Occupazione - disoccupazione protesta largo di Palazzo, Napoli. Jobs Act

La Corte costituzionale ha ampliato la protezione per i lavoratori licenziati, riducendo le restrizioni introdotte dal Jobs Act.

Con la sentenza numero 22 del 2024, la Corte Costituzionale ha dichiarato incostituzionale l’articolo 2, primo comma, del decreto legislativo 4 marzo 2015, n. 23, limitatamente alla parola “espressamente”. Questa decisione ha effettivamente esteso la possibilità di reintegro nel posto di lavoro, eliminando così le limitazioni introdotte dal Jobs Act per i nuovi assunti (con il contratto a tutele crescenti introdotto dallo stesso decreto).

“Il fatto che questa sentenza sia stata emessa è motivo di soddisfazione”, ha commentato Ivana Veronese, segretaria confederale della Uil, sottolineando che “rappresenta un passo avanti nella revisione e nel riequilibrio del Jobs Act”. Anche la Cisl ha accolto favorevolmente la sentenza, definendola “condivisibile” poiché estende la protezione dei lavoratori anche ai casi di nullità non espressamente previsti dalla legge, come ha evidenziato il segretario confederale Mattia Pirulli. La Cgil ha dichiarato che, pur considerando positiva la sentenza, contesta comunque l’intero decreto legislativo n. 23.

L’articolo su cui si è pronunciata la Corte prevede che il giudice, in caso di nullità del licenziamento per discriminazione o altri motivi, “ordina al datore di lavoro, imprenditore o non imprenditore, la reintegrazione del lavoratore nel posto di lavoro, indipendentemente dal motivo formalmente addotto”.

Secondo l’interpretazione della Corte, questa disposizione è stata considerata illegittima nella parte in cui limitava la tutela reintegrativa ai soli casi di nullità espressamente previsti dalla legge, escludendo quindi altre situazioni.
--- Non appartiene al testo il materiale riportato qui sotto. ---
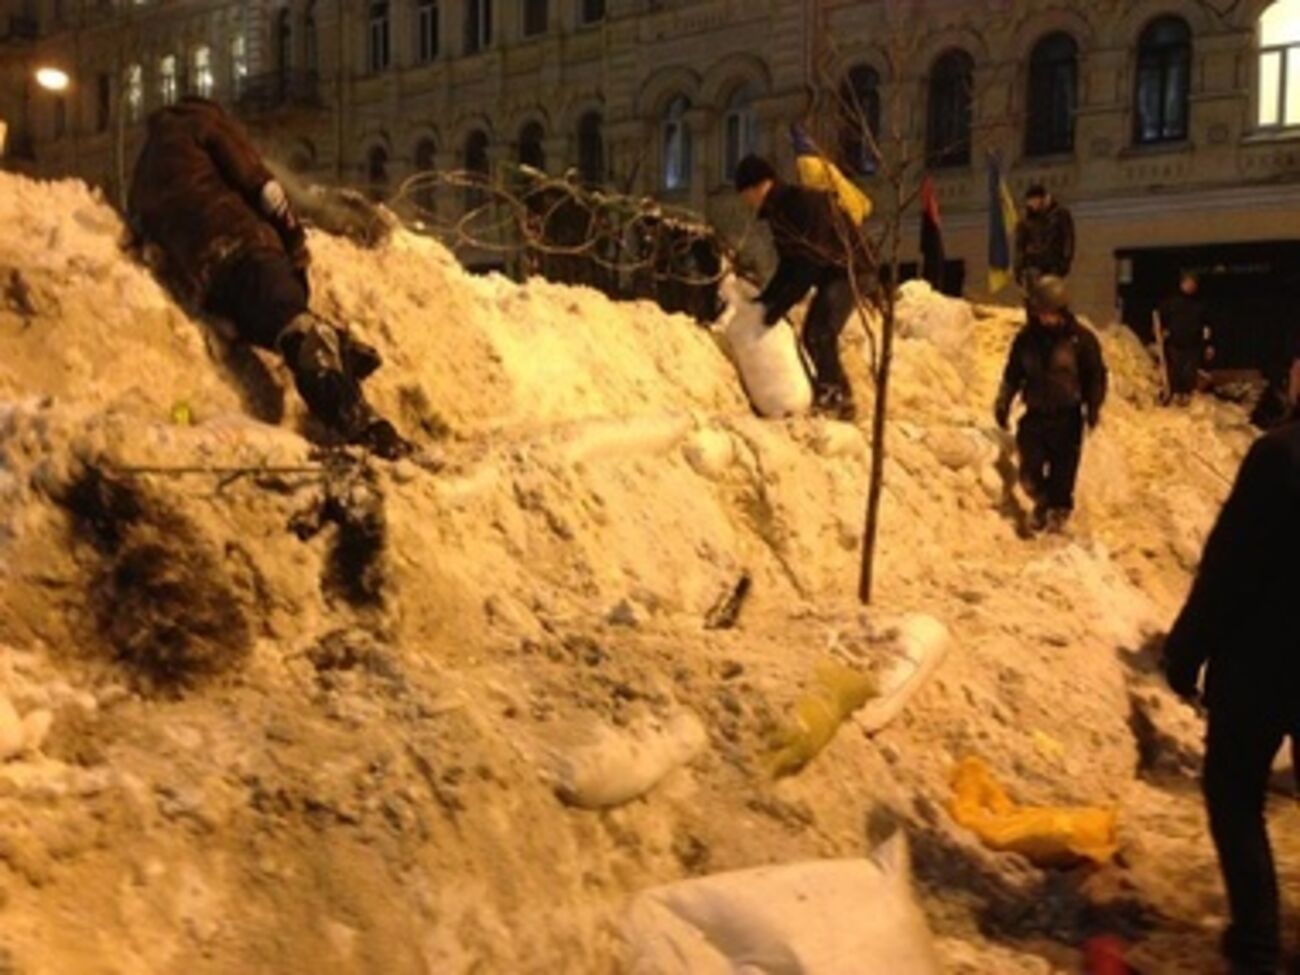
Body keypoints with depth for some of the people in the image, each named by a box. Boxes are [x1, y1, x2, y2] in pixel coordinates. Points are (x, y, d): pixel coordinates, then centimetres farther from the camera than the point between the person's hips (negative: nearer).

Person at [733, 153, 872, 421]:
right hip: (829, 273, 10)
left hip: (847, 269, -10)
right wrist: (766, 298, 1)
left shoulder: (804, 203, -24)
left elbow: (810, 261, -28)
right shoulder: (779, 211, 6)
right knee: (811, 336, 10)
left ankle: (838, 400, -16)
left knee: (820, 335, -20)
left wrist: (780, 306, -27)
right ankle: (827, 394, 19)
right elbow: (790, 263, 10)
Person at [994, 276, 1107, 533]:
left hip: (1067, 417, -2)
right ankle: (1042, 502, 29)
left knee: (1063, 469, 2)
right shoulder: (1026, 339, 1)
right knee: (1030, 471, 1)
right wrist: (1003, 403, 8)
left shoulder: (1081, 339, -8)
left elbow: (1096, 375, -2)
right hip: (1035, 415, 3)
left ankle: (1059, 509, 24)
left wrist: (1094, 406, -10)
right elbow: (1013, 374, 12)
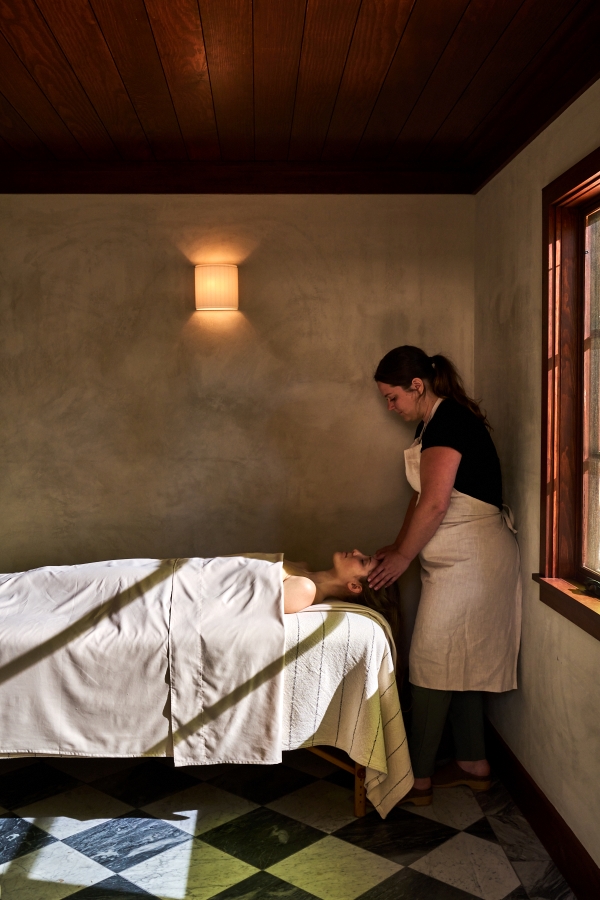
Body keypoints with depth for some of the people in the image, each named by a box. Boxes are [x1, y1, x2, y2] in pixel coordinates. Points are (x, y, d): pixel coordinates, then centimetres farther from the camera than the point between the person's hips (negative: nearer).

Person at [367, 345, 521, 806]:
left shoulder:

Abuso della delega del Governo Renzi

Questa restrizione era stata contestata dalla Cassazione, che si era rivolta alla Consulta sostenendo che il decreto legislativo del 2015 violava l’articolo 76 della Costituzione, che regola l’attuazione delle leggi delegate. Il Jobs Act era stato approvato seguendo questa procedura, ma la Cassazione riteneva che il governo avesse abusato della delega limitando la tutela del reintegro solo ai casi espressamente previsti dalla legge, anziché seguirne i principi indicati dal Parlamento.

“Limitando la tutela reintegrativa ai casi di nullità espressa”, hanno precisato i giudici della Corte Costituzionale, “il Jobs Act ha lasciato senza disciplina specifica le situazioni escluse, creando una normativa incompleta e incoerente rispetto alla volontà del legislatore delegante”.